Build a Team that Ships

I started my first company 15 years go, and I still can’t manage. I suspect that very few people can. With AngelList, we want a team of self-managing people who ship code.

Here’s what we do:

  • Keep the team small. All doers, no talkers. Absolutely no middle managers. All BD via APIs.
  • Outsource everything that isn’t core. Resist the urge to pick up that last dollar. Founders do Customer Service.
  • People choose what to work on. Better they ship what they want than not ship what you want.
  • No tasks longer than one week. You have to ship something into live production every week – worst case, two weeks. If you just joined, ship something.
  • Peer-management. Promise what you’ll do in the coming week on internal Yammer. Deliver – or publicly break your promise – next week.
  • One person per project. Get help from others, but you and you alone are accountable.

If they can’t ship, release them. Our environment is wrong for them. They should go find someplace where they can thrive. There’s someplace for everyone.

It’s not perfect. We ship too many features, many half-baked. The product is complex, with many blind alleys. It’s hard to integrate non-engineers – they aren’t valued.

But, we ship.

29 thoughts on “Build a Team that Ships

  1. This is an extreme view but I have a hard time disagreeing wholesale with any of it. I have been writing code, shipping things and managing teams for over a decade and the environment you describe is the ideal that is worth moving towards.

      • I agree with the fact that engineer is responsible for end to end delivery of the module but what happens in a case where everything falls as responsibility of the engineer .For example

        Consider a person working for a company XYZ where he is a coder and he has been assigned the module and he completes the design,implementation and unit testing end to end .But what happens in scenario where operations dont do there job properly in terms of provisioning the required systems for the production and not set up the required connectivity and developer keeps polling and checking them on stuff and the project gets delayed due to such circumstances .Is the engineer still reliable if the other people dont work properly and make engineer responsible for the delay

    • We split it into a much more micro-basis.
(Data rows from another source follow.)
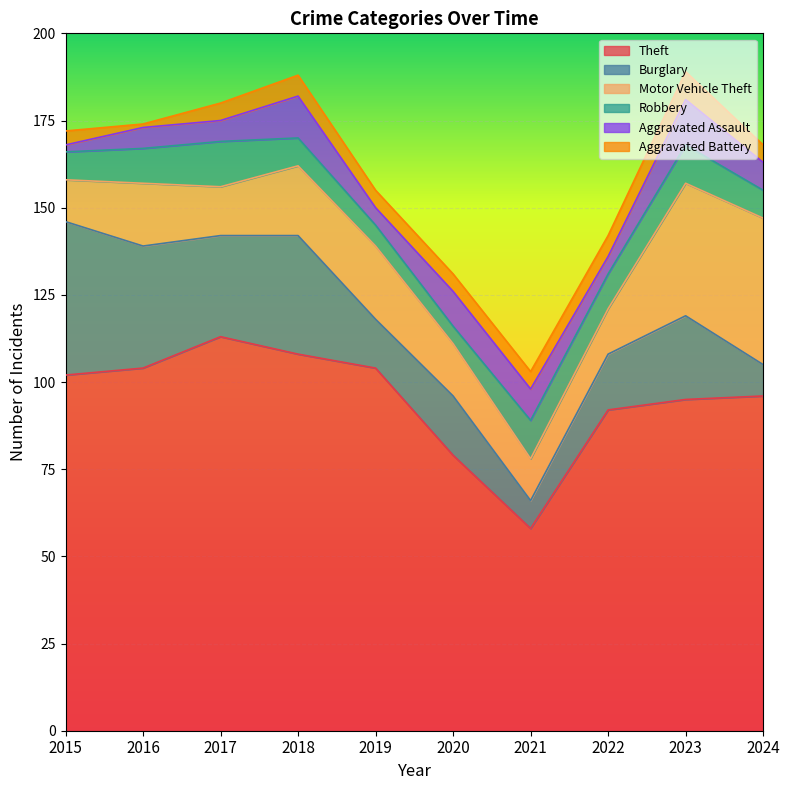

How many values in the Aggravated Assault series are below 8?

5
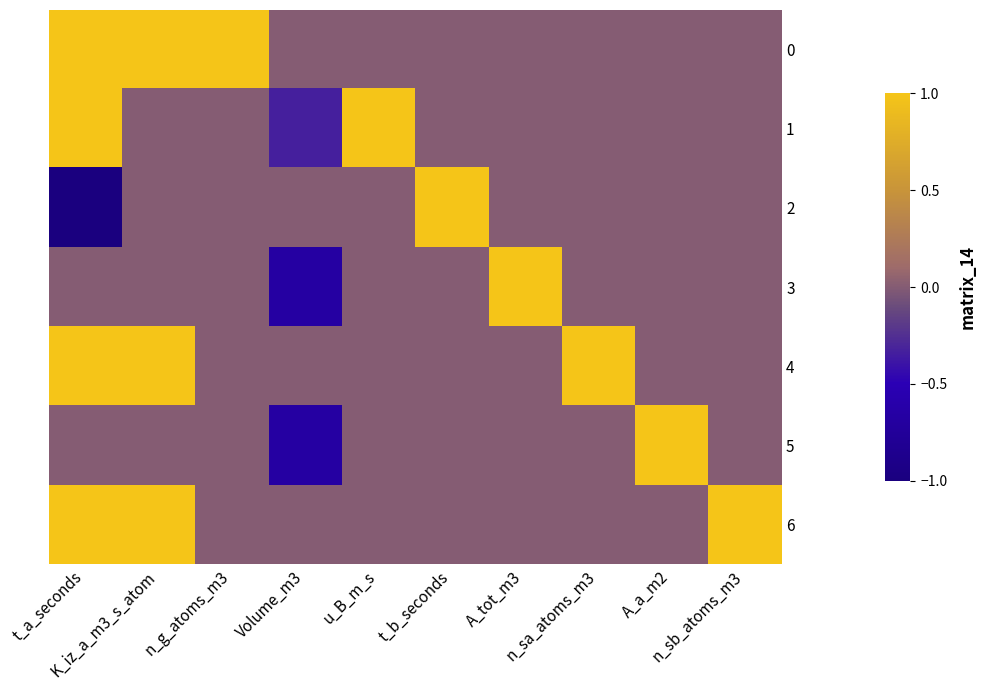

Between t_b_seconds and t_a_seconds, which is larger?

t_a_seconds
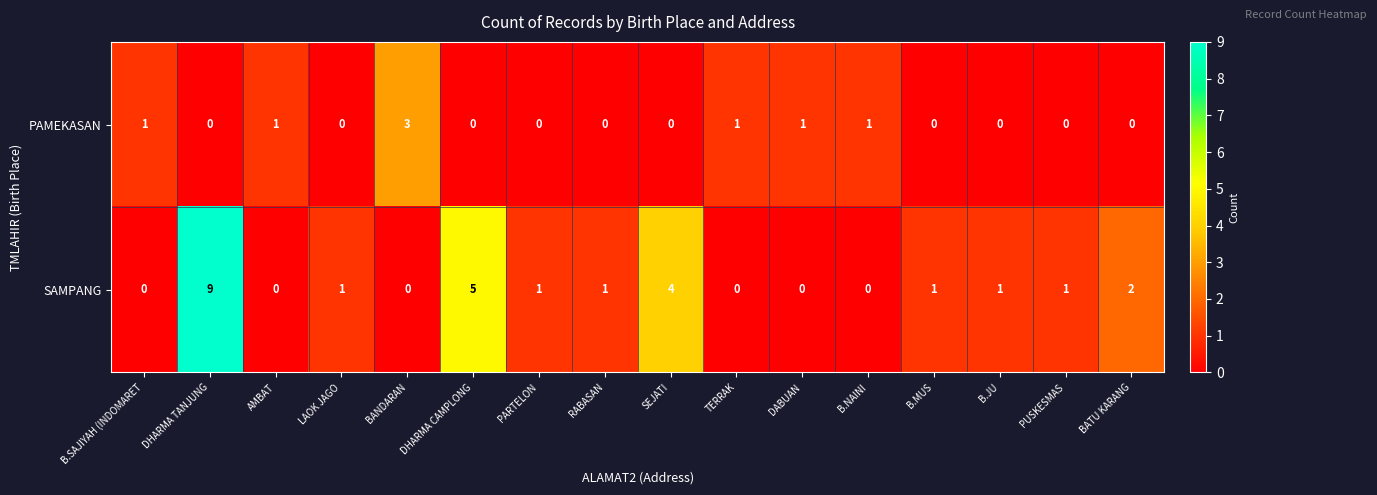

At which category is the sum across all series the highest?

DHARMA TANJUNG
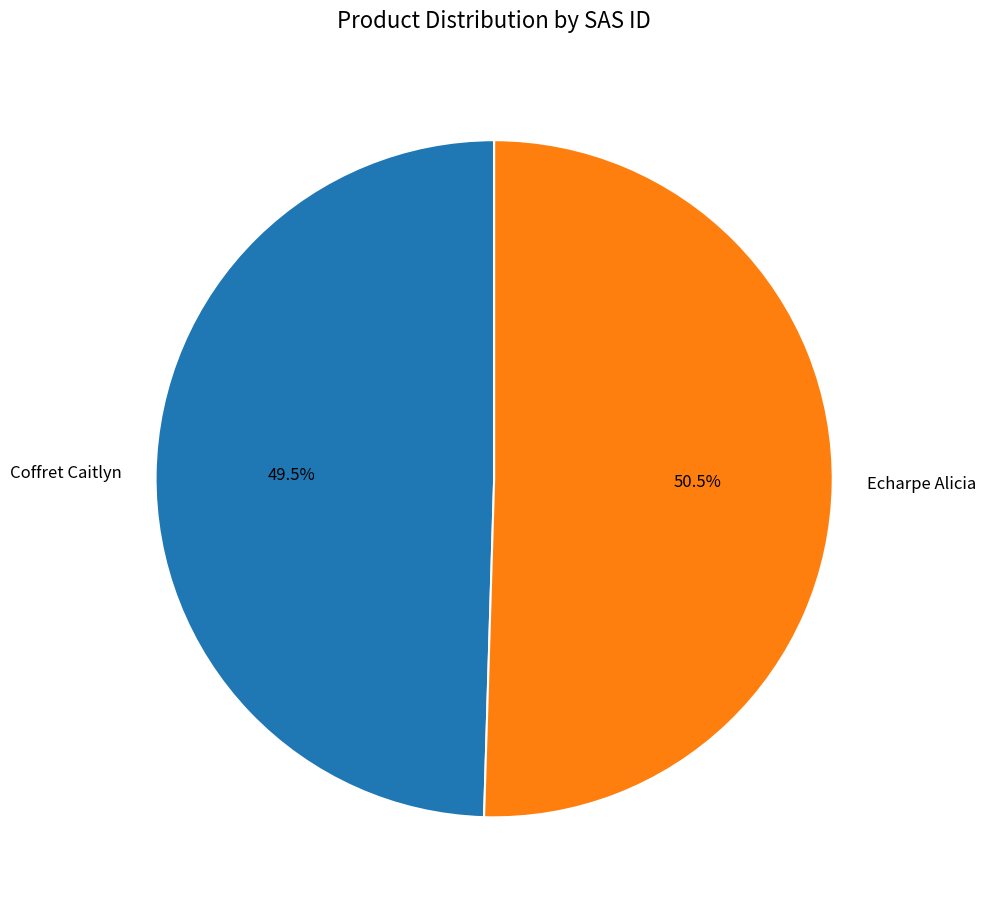

Is there any slice that represents more than half of the pie?

Yes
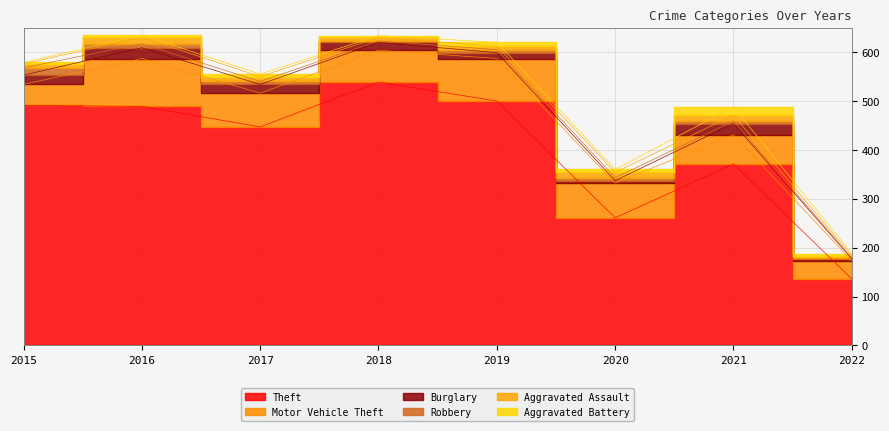

What is the difference between the maximum and minimum values in the Robbery series?

13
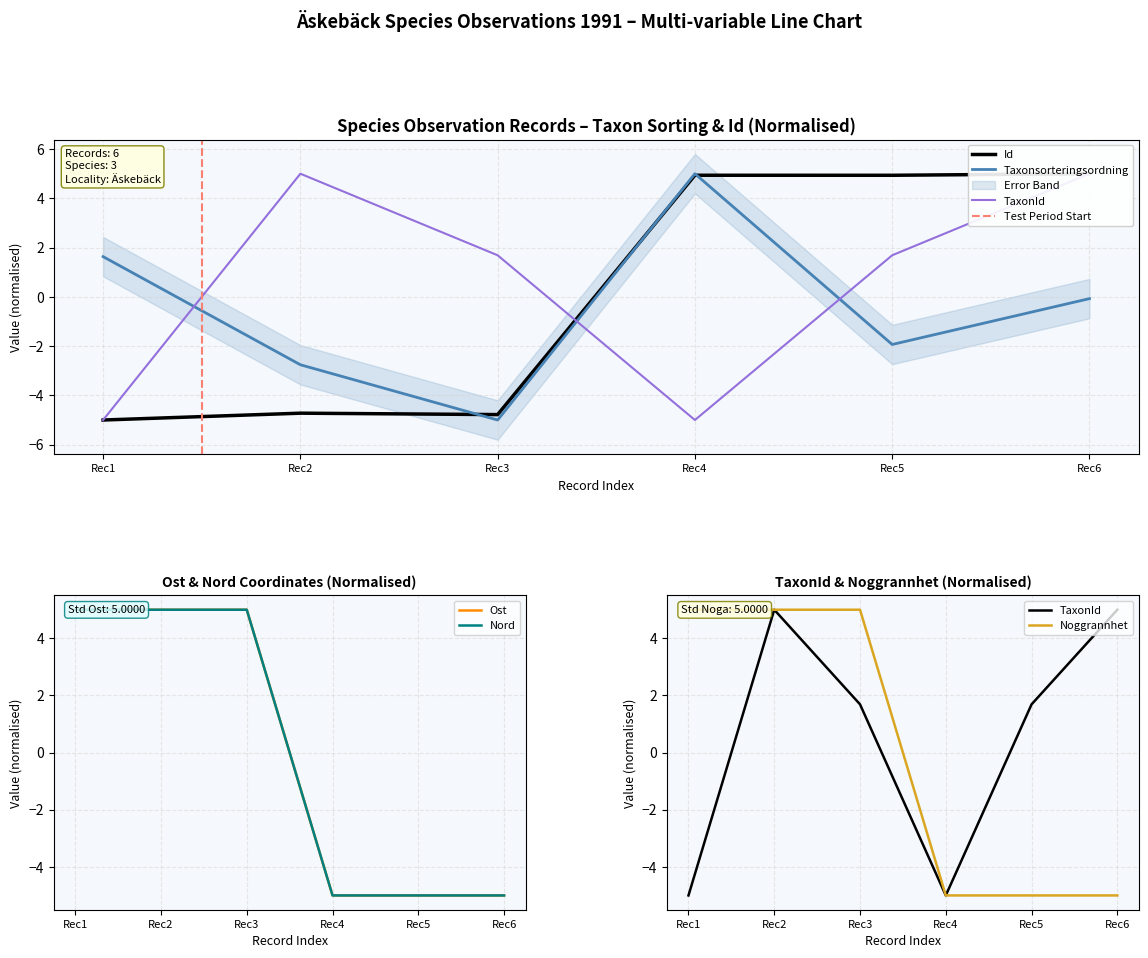

What is the maximum value for Taxonsorteringsordning?

5.0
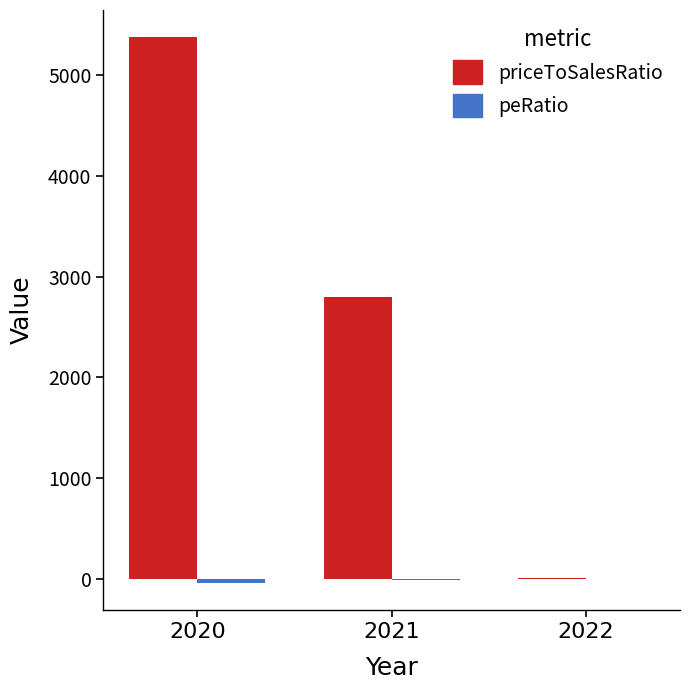

Which series has the largest total across all categories?

priceToSalesRatio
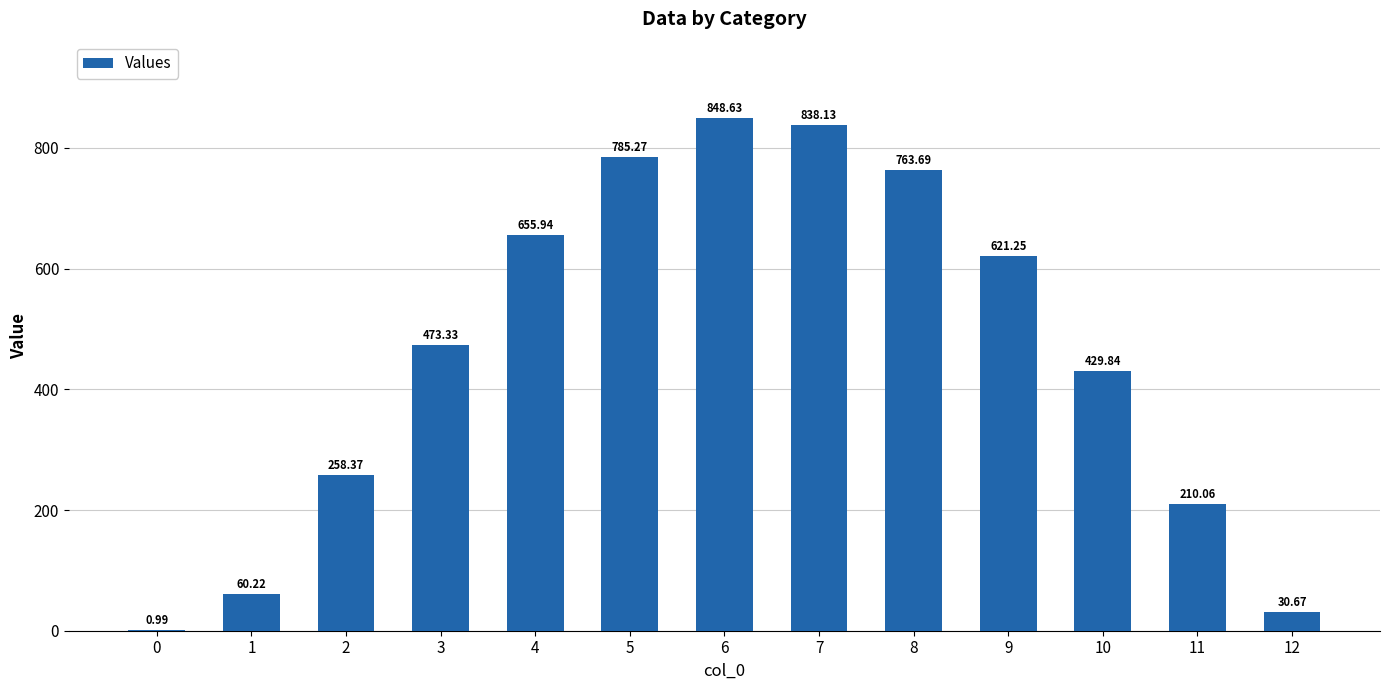

What is the sum of the values at 6 and 10?

1278.5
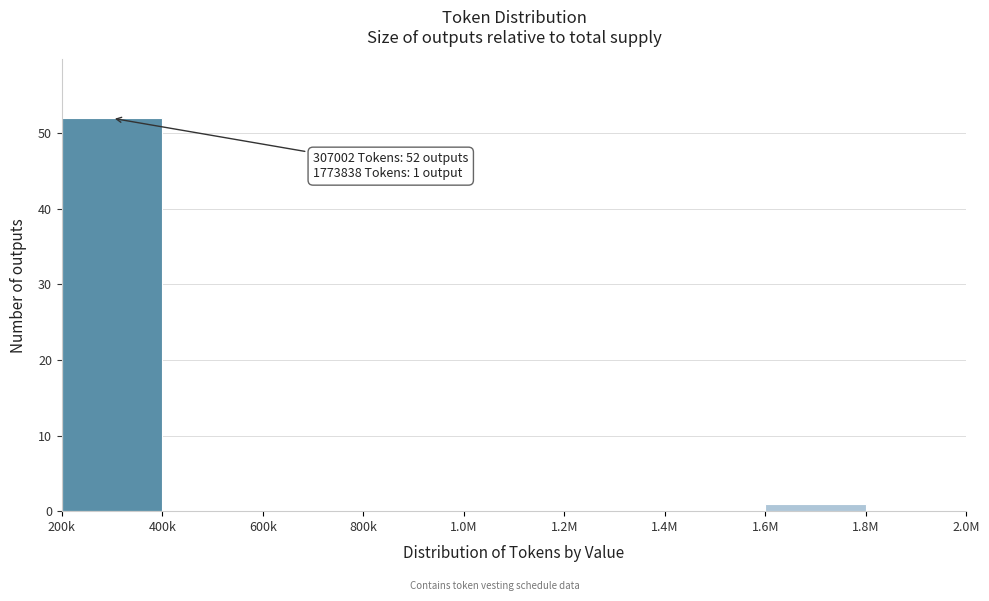

Reading left to right, transcribe all the data shown in this chart.

200k=52	400k=0	600k=0	800k=0	1.0M=0	1.2M=0	1.4M=0	1.6M=1	1.8M=0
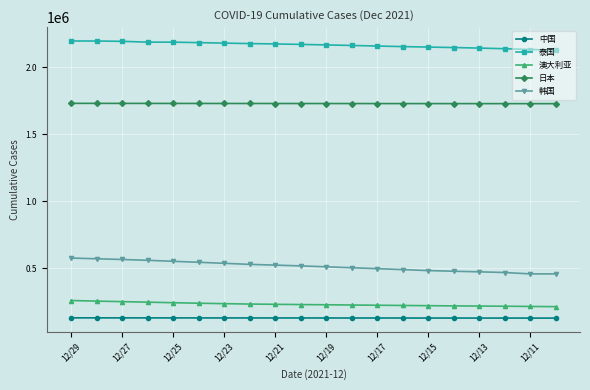

Which series has the largest total across all categories?

泰国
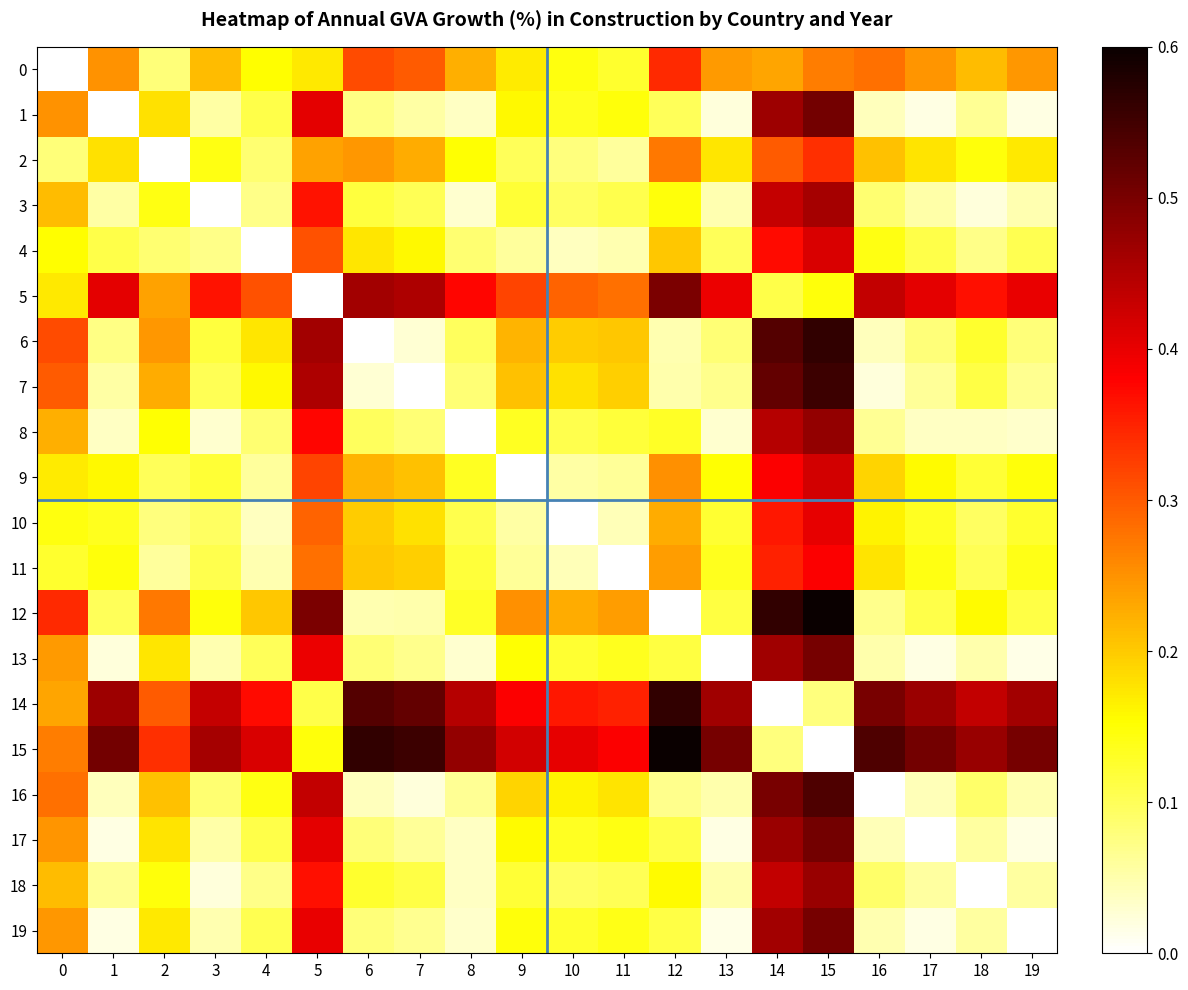

Which series has the largest range (max minus min)?

12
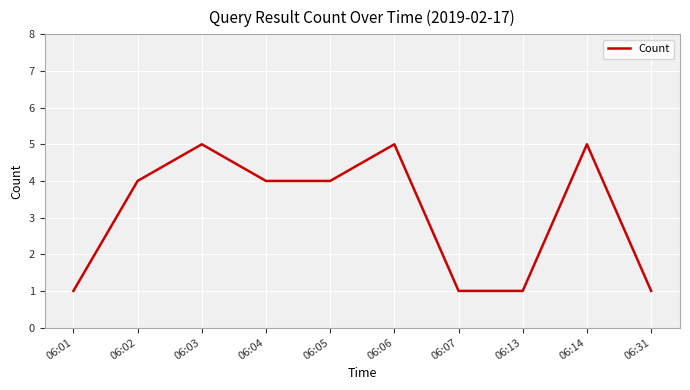

How many interior local peaks (higher than both neighbors) does the data have?

3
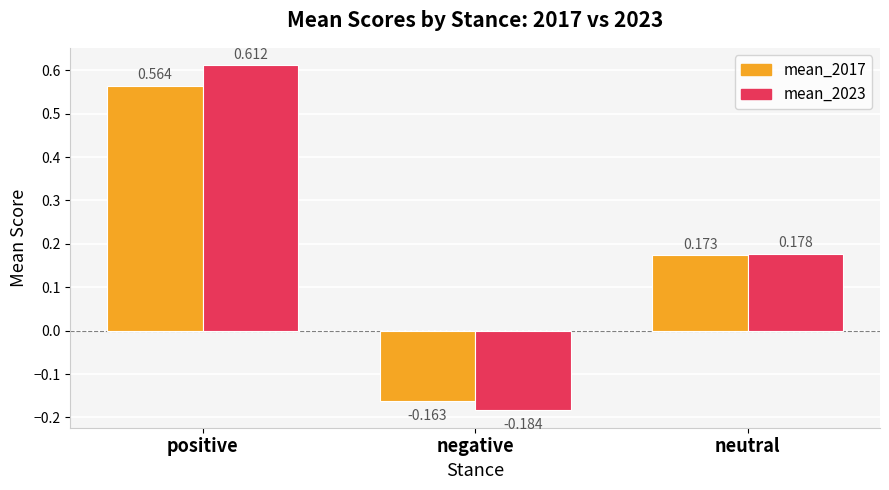

Which category has the highest value in the mean_2017 series?

positive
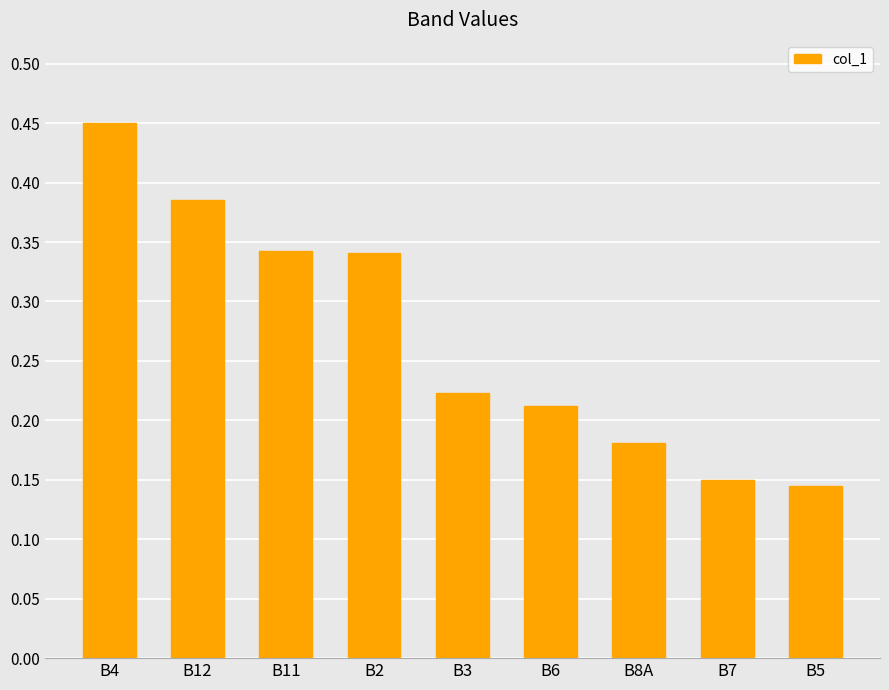

What is the sum of all values?

2.4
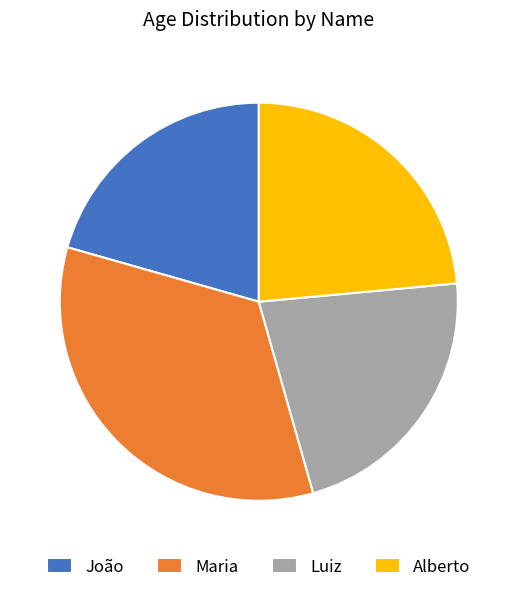

Is the sum of João and Luiz greater than half?

No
Most of our developers do front end and back end. Design is a shared resource.

      • How is design a “shared resource”? Just curious. Do you only hire engineers with design capabilities, or is it like declaring design a shared responsibility?

  2. Sounds like you’re ideally setup for distributed teams. These are exactly the kinds of personality traits I look for when building one. You want people who will do what they think is the right thing, and do it on its own merit, because of internal motivation. Zero management required.

  3. Totally agree with you! The principles you outlined would personally energize me as an engineer and that’s what it’s all about. But what would you do if the feature you’re working on isn’t ready to ship? Shipping is key, but should be adjusted based on the project. A usable functioning product is much more important. For instance, how would build out an android app if after a week it didn’t provide functionality crucial to your product?

  4. Fantastic points — always believed in small effective teams that attack the market directly. Given opportunities to outsource even hardware and materials work — this approach can be implemented in other fields, maybe with some minor modifications.

  5. lean team = profitable team!

    In one word “collaboration” a product built from multiple views has a broader reach than a product built with only one point of view.

    I build companies/teams in terms of milestones, managed labor is a waste of time and payroll. keep cost low and outsource when needed.

    Build part and ship, the next team member gets excited and challeged to build something a little better, a little sexier, then ships and so on, all with one goal of complimenting the products end UX.

  6. probably optimal structure for exploration and discovery. only thing I wonder about is may not be optimal structure for maximizing user conversion behavior, and keeping UX simple. but I won’t argue with success… it’s great to see how fast you folks get stuff out there.

  7. Great tips, thanks for sharing Naval. Just curious – what processes/tools do you use to keep track of what is currently being worked on, what’s in the pipeline etc? It sounds like some kind of Kanban-lite would fit in nicely here.

  8. As a maker, I like the spirit, but I would rather say, “build a team that ships valuable software,” with valuable not defined by the team but by how it impacts the customer.

    Judging a team by features shipped is like measuring by lines of code.

  9. Our business lives by this. I guess the question should be though can you still continue to live by this mantra when you get to be a big company. I know Facebook try’s to carry this on but its probably harder for some other businesses to accepted that not all code is QA tested.

  10. Naval,
    Can you share wisdom on which tools you use internally for task / project management?
    e.g. Pivotal Tracker vs Trello vs Sprintly vs Kickoff or similar.
    Thanks
    Dave

  11. Fail forward.

    Customer Creation is shipping. If they can’t create customers, let them go.

    Absolutely NO management required… but a ton of LEADERSHIP required!

  12. Seems like a great approach, and you’ve clearly proven it successful in your own case.

    However I wonder how realistic the “one person one project” is for most startups/organizations? By your rules people very strong in one area (i.e. programming) but very weak in others (i.e. design) would have no role, anywhere. It seems to me that teams of two or three for some projects is more realistic, and could result in better results even because your pool of expert-level potential candidates is much broader if they don’t have to be excellent in all things.